Reputation: 265
I am trying to extract data. Here is the specific part of the html-
<div class="readable">
<span id="freeTextContainer2123443890291117716">I write because I need to. <br>I review because I want to.
<br>I pay taxes because I have to.
<br><br>If you want to follow me, my username is @colleenhoover pretty much everywhere except my email, which is [email protected]
<br><br>Founder of
<a target="_blank" href="http://www.thebookwormbox.com" rel="nofollow">www.thebookwormbox.com</a>
<br><br></span>
</div>
I want output like this-
I write because I need to.
I review because I want to.
I pay taxes because I have to.
If you want to follow me, my username is @colleenhoover pretty much everywhere except my email, which is [email protected]

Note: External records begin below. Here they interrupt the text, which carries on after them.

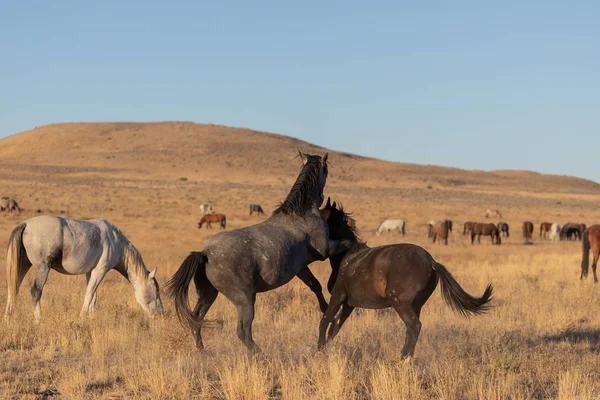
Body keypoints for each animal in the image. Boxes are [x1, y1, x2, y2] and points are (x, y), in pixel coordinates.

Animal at [5, 216, 164, 322]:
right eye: (156, 290)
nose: (162, 313)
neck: (116, 242)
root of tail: (26, 224)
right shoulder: (100, 271)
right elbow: (89, 294)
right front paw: (82, 318)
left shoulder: (90, 272)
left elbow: (94, 296)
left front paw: (91, 317)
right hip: (42, 268)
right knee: (36, 291)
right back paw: (39, 320)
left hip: (23, 266)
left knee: (13, 288)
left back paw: (7, 317)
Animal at [165, 152, 352, 352]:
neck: (302, 213)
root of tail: (204, 253)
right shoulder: (325, 250)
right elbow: (346, 244)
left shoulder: (301, 268)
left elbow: (314, 285)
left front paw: (327, 310)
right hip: (245, 299)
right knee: (242, 331)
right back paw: (261, 355)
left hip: (208, 294)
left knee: (196, 319)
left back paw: (203, 351)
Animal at [318, 200, 492, 360]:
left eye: (321, 214)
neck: (347, 256)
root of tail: (431, 262)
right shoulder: (349, 304)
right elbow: (335, 326)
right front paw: (327, 349)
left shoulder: (338, 295)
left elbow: (325, 320)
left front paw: (319, 349)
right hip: (416, 304)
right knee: (411, 328)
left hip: (400, 303)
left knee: (414, 326)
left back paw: (404, 358)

Founder of www.thebookwormbox.com
I am trying this-
aboutauthor=response.xpath('//div[@id="aboutAuthor"]/div[@class="bigBoxBody"]/div[@class="bigBoxContent containerWithHeaderContent"]/div[@class="readable"]/span[1]/text()').extract() if len(response.xpath('//div[@id="aboutAuthor"]/div[@class="bigBoxBody"]/div[@class="bigBoxContent containerWithHeaderContent"]/div[@class="readable"]/span')) == 1 else response.xpath('//div[@id="aboutAuthor"]/div[@class="bigBoxBody"]/div[@class="bigBoxContent containerWithHeaderContent"]/div[@class="readable"]/span[2]/text()').extract()
print aboutauthor
And get the output-
[u'I write because I need to. ', u'I review because I want to. ', u'I pay taxes
because I have to. ', u'If you want to follow me, my username is @colleenhoover
pretty much everywhere except my email, which is [email protected]',
u'Founder of ', u' ']
What i do so that i get www.thebookwormbox.com
with the output ?
Upvotes: 1
Views: 1019
Reputation: 20553
As per my comment, you can use xpath with //text()
to get all the children's text content.
Upvotes: 3